[checks out the price on the cashier’s screen]
[fishes in wallet for debit card]
[thinks where is that card, oh crap did I lose it, oh there it is]
[looks up and notices cashier and bagger looking at him like he’s being rude.]
“Is plastic okay?” asks the bagger, tersely.
“Ah, yes. Thanks.”
The world assumes I’m being rude. At least, that’s what it feels like. But, dear cashier/bagger/receptionist/waiter/clown, I am not ignoring you. I’m deaf.
I loathe being thought of as rude. Even if I know I’ve not done anything wrong and it’s just a wrong assumption on your part, I can’t stand the thought of being rude. And in addition to that, your looks of judgement and disdain generally sour my mood in an instant.
I’m sure I’m not the only one. I know there are plenty of people that honestly don’t care, but I’m sure there are also others like me that do care. Perhaps we shouldn’t care about how we’re perceived, but we do sometimes.
Why can’t you assume I am deaf and not ignoring you?
It’s not just about being perceived as rude, either. Sometimes it’s a more dangerous situation.
A number of years ago, my wife was getting her new classroom set up, and I was helping her out for the day. I was carrying boxes back and forth from the car to her classroom.
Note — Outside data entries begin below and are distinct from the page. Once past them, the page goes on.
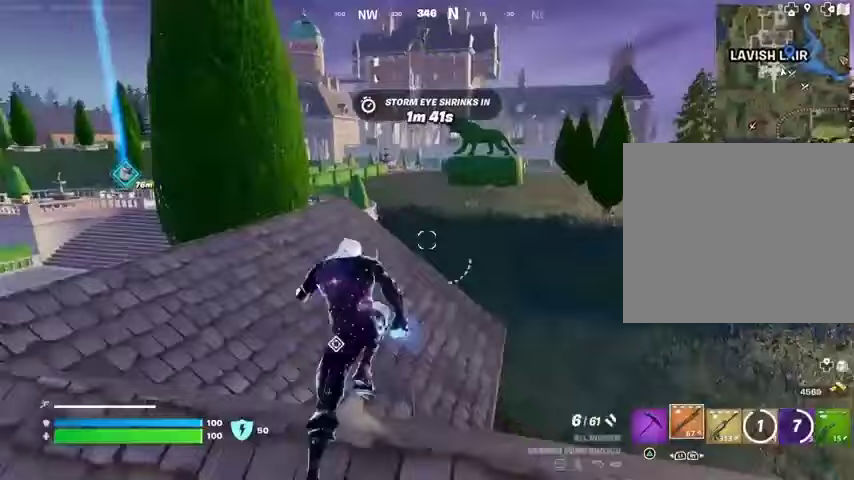
{"buttons": [], "left_stick": "up-right", "right_stick": "center", "events": [[267, "right_stick", "left"], [333, "left_stick", "up-right"], [433, "right_stick", "center"]]}
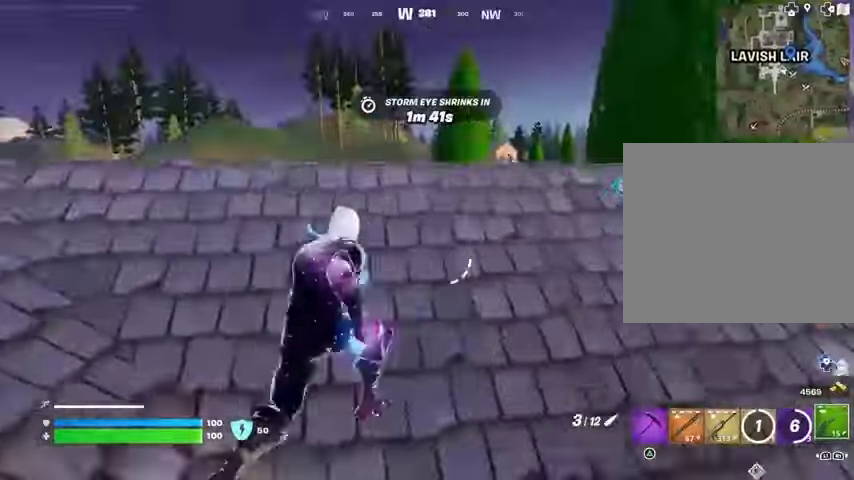
{"buttons": [], "left_stick": "up-left", "right_stick": "center", "events": [[100, "right_stick", "right"], [233, "left_stick", "up-left"], [233, "right_stick", "center"]]}
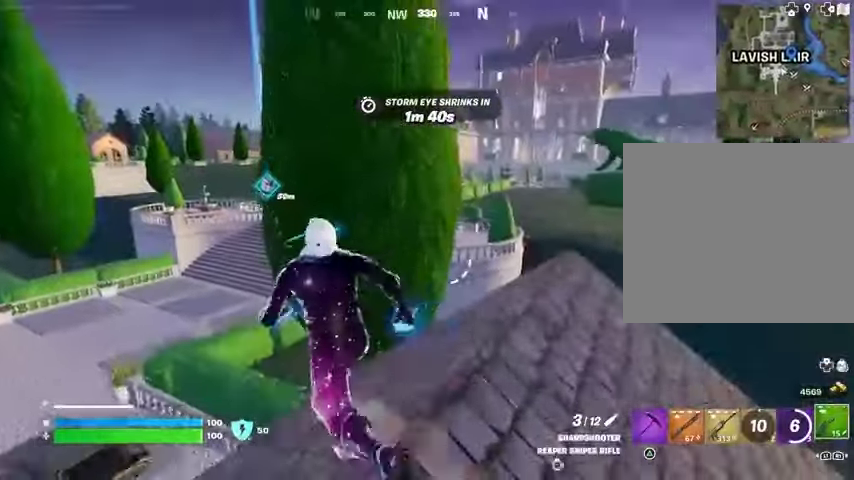
{"buttons": [], "left_stick": "up-right", "right_stick": "down-left", "events": [[333, "left_stick", "up"], [400, "right_stick", "down-left"], [500, "left_stick", "up-right"]]}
It was a hot Saturday, and the school was locked up for the day. As a teacher, she was obviously allowed to be there, getting her room ready for the new school year.
Well, on this day I was trudging across the lawn with a heavy box, trying to keep it from falling apart. I sensed something, my Spidey senses tingling, and I looked behind me. 15 feet away, about 6 police officers were walking toward me, hands poised on guns, the lead officer red-faced and yelling at me.
They thought I was ignoring them. Their response was therefore angry, aggressive, and in my opinion an overreaction. I had a box in my hands, and I was walking slowly. What did they think I was going to do?
[Stomach sinks. Goosebumps spread. Thanks given for not wetting pants.]
The situation was defused when my wife came out and set them straight. Personally I was still a bit shook up by the encounter. A gun makes me uneasy when someone’s hand is resting on it, ready to draw.
Why can’t they assume that I am deaf and not ignoring them?
This post isn’t to make anyone feel bad about assuming that we’re ignoring you. I do get it. I hate to be ignored. My kids do it all the time when they’re mad at me for some consequence they have to accept for breaking rules. “I’m disengaging from this conversation,” says the 7-year-old, using our own words.
It’s a messed up situation sometimes. It seems there’s nothing I can personally do that will eliminate the problem. Sometimes I try to avoid it by being extra attentive, but that creates another problem: you think I’m watching you too closely, and it wigs you out.
[stares at the cashier in case a question is asked]
[quickly gets card out]
[stares at the cashier, who begins to look at him funny]
I’m not a stalker, I promise. I’m just trying not to miss what you might say.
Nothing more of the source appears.